» Materials provided
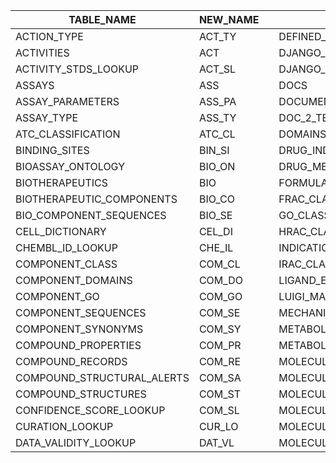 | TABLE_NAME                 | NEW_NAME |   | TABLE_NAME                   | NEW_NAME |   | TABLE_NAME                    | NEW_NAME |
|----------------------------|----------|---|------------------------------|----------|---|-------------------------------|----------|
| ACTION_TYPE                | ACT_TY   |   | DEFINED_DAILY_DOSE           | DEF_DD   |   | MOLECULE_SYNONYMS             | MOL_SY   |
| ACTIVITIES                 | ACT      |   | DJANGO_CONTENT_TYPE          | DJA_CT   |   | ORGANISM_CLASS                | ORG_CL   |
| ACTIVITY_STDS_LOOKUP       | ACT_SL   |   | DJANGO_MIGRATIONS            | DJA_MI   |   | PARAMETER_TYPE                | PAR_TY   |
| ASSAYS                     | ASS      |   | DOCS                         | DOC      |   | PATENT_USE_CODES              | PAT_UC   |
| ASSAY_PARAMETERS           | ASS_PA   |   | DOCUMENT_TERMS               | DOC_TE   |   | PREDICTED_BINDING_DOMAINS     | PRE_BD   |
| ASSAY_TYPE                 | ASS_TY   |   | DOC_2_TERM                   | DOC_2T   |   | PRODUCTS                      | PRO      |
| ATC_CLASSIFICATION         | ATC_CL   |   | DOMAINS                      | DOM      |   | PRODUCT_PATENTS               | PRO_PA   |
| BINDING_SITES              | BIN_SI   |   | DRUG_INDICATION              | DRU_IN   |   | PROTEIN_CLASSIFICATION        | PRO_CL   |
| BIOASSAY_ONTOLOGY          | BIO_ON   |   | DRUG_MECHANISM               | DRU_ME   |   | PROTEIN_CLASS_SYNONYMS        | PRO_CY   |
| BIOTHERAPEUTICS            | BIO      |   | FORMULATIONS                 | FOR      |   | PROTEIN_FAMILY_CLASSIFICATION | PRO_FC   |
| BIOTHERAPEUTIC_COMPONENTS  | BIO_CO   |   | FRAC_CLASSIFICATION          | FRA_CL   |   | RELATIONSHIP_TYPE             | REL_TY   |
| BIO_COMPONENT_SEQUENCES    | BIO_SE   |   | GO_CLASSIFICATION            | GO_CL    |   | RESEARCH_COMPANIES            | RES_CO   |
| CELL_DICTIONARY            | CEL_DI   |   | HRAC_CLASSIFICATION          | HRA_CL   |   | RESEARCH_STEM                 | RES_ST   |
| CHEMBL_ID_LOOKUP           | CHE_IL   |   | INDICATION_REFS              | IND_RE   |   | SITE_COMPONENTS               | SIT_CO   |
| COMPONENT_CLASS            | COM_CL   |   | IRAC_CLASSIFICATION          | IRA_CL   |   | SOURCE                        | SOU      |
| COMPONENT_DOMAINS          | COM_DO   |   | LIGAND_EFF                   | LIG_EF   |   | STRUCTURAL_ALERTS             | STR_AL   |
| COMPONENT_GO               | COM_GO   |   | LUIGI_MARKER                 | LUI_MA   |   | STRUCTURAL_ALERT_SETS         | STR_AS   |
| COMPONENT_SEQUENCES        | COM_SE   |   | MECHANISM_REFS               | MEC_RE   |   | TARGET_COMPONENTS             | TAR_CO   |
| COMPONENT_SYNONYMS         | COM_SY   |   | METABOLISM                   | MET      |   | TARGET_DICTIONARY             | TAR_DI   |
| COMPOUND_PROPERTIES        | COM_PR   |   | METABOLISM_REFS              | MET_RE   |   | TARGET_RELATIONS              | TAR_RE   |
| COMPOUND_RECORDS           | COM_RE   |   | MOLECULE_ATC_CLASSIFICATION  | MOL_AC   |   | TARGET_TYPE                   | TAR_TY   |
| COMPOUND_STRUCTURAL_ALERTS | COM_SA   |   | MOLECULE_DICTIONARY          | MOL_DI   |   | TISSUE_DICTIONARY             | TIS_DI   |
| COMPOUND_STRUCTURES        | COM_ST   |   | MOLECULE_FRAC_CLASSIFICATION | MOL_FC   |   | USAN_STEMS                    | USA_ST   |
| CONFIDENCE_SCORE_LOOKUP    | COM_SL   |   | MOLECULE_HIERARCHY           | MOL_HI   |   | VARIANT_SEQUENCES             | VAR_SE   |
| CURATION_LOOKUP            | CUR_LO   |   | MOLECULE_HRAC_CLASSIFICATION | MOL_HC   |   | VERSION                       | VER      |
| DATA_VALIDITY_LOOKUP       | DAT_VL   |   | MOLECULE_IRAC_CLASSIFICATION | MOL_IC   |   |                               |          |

» Task prompt
Reproduce the records in full and leave the images behind.

» Response area
 | TABLE_NAME                 | NEW_NAME |   | TABLE_NAME                   | NEW_NAME |   | TABLE_NAME                    | NEW_NAME |
|----------------------------|----------|---|------------------------------|----------|---|-------------------------------|----------|
| ACTION_TYPE                | ACT_TY   |   | DEFINED_DAILY_DOSE           | DEF_DD   |   | MOLECULE_SYNONYMS             | MOL_SY   |
| ACTIVITIES                 | ACT      |   | DJANGO_CONTENT_TYPE          | DJA_CT   |   | ORGANISM_CLASS                | ORG_CL   |
| ACTIVITY_STDS_LOOKUP       | ACT_SL   |   | DJANGO_MIGRATIONS            | DJA_MI   |   | PARAMETER_TYPE                | PAR_TY   |
| ASSAYS                     | ASS      |   | DOCS                         | DOC      |   | PATENT_USE_CODES              | PAT_UC   |
| ASSAY_PARAMETERS           | ASS_PA   |   | DOCUMENT_TERMS               | DOC_TE   |   | PREDICTED_BINDING_DOMAINS     | PRE_BD   |
| ASSAY_TYPE                 | ASS_TY   |   | DOC_2_TERM                   | DOC_2T   |   | PRODUCTS                      | PRO      |
| ATC_CLASSIFICATION         | ATC_CL   |   | DOMAINS                      | DOM      |   | PRODUCT_PATENTS               | PRO_PA   |
| BINDING_SITES              | BIN_SI   |   | DRUG_INDICATION              | DRU_IN   |   | PROTEIN_CLASSIFICATION        | PRO_CL   |
| BIOASSAY_ONTOLOGY          | BIO_ON   |   | DRUG_MECHANISM               | DRU_ME   |   | PROTEIN_CLASS_SYNONYMS        | PRO_CY   |
| BIOTHERAPEUTICS            | BIO      |   | FORMULATIONS                 | FOR      |   | PROTEIN_FAMILY_CLASSIFICATION | PRO_FC   |
| BIOTHERAPEUTIC_COMPONENTS  | BIO_CO   |   | FRAC_CLASSIFICATION          | FRA_CL   |   | RELATIONSHIP_TYPE             | REL_TY   |
| BIO_COMPONENT_SEQUENCES    | BIO_SE   |   | GO_CLASSIFICATION            | GO_CL    |   | RESEARCH_COMPANIES            | RES_CO   |
| CELL_DICTIONARY            | CEL_DI   |   | HRAC_CLASSIFICATION          | HRA_CL   |   | RESEARCH_STEM                 | RES_ST   |
| CHEMBL_ID_LOOKUP           | CHE_IL   |   | INDICATION_REFS              | IND_RE   |   | SITE_COMPONENTS               | SIT_CO   |
| COMPONENT_CLASS            | COM_CL   |   | IRAC_CLASSIFICATION          | IRA_CL   |   | SOURCE                        | SOU      |
| COMPONENT_DOMAINS          | COM_DO   |   | LIGAND_EFF                   | LIG_EF   |   | STRUCTURAL_ALERTS             | STR_AL   |
| COMPONENT_GO               | COM_GO   |   | LUIGI_MARKER                 | LUI_MA   |   | STRUCTURAL_ALERT_SETS         | STR_AS   |
| COMPONENT_SEQUENCES        | COM_SE   |   | MECHANISM_REFS               | MEC_RE   |   | TARGET_COMPONENTS             | TAR_CO   |
| COMPONENT_SYNONYMS         | COM_SY   |   | METABOLISM                   | MET      |   | TARGET_DICTIONARY             | TAR_DI   |
| COMPOUND_PROPERTIES        | COM_PR   |   | METABOLISM_REFS              | MET_RE   |   | TARGET_RELATIONS              | TAR_RE   |
| COMPOUND_RECORDS           | COM_RE   |   | MOLECULE_ATC_CLASSIFICATION  | MOL_AC   |   | TARGET_TYPE                   | TAR_TY   |
| COMPOUND_STRUCTURAL_ALERTS | COM_SA   |   | MOLECULE_DICTIONARY          | MOL_DI   |   | TISSUE_DICTIONARY             | TIS_DI   |
| COMPOUND_STRUCTURES        | COM_ST   |   | MOLECULE_FRAC_CLASSIFICATION | MOL_FC   |   | USAN_STEMS                    | USA_ST   |
| CONFIDENCE_SCORE_LOOKUP    | COM_SL   |   | MOLECULE_HIERARCHY           | MOL_HI   |   | VARIANT_SEQUENCES             | VAR_SE   |
| CURATION_LOOKUP            | CUR_LO   |   | MOLECULE_HRAC_CLASSIFICATION | MOL_HC   |   | VERSION                       | VER      |
| DATA_VALIDITY_LOOKUP       | DAT_VL   |   | MOLECULE_IRAC_CLASSIFICATION | MOL_IC   |   |                               |          |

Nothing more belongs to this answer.